Mungkin itu berkat kemenangannya yang beruntun dalam undian jackpot, tetapi sikapnya terhadap wanita itu luar biasa hangat dan penuh perhatian.
Seperti biasa, keduanya meletakkan kantong tidur mereka tepat bersebelahan.
Kemudian, pada saat yang bersamaan, mereka menoleh untuk melihat Hong Yeon-hwa.
“Apa yang kamu lakukan di sana?”
“Pokoknya… nyaman… di sini…?”
“Apakah kamu merasa nyaman di pojok itu?”
“Mhm…”
Sejujurnya, itu sama sekali tidak nyaman, tetapi Hong Yeon-hwa membelakangi mereka, berusaha sebaik mungkin untuk tidak menunjukkannya.
Namun kemudian, secara tak terduga, Seo Ye-in datang dan mulai menarik-narik kantung tidurnya.
“…”
“K-Kenapa…?”
“Bantal Kim Ho.”
“……!”
“Masih ada tempat.”
Dia terus menarik-narik kantong tidur sambil menunjuk ke ruang kosong di samping mereka.
Sambil mengamati dengan tenang, Kim Ho ikut berkomentar.
“Kamu terlihat sangat tidak nyaman.

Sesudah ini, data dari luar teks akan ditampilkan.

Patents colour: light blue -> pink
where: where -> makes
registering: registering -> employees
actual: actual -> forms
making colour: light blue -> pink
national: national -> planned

Kamu juga tidak tidur di pojok sebelumnya.”
“…”
“Kemarilah. Kamu bisa memisahkan kantong tidurmu atau tidak. Terserah kamu.”
“…Terima kasih.”
Hong Yeon-hwa merasa matanya berkaca-kaca karena kebaikan mereka.
Sambil mendekatkan kantung tidurnya ke Kim Ho, dia berpikir dalam hati,
Ya… jadi kenapa kalau dia sedikit serakah. Dia sangat baik padaku.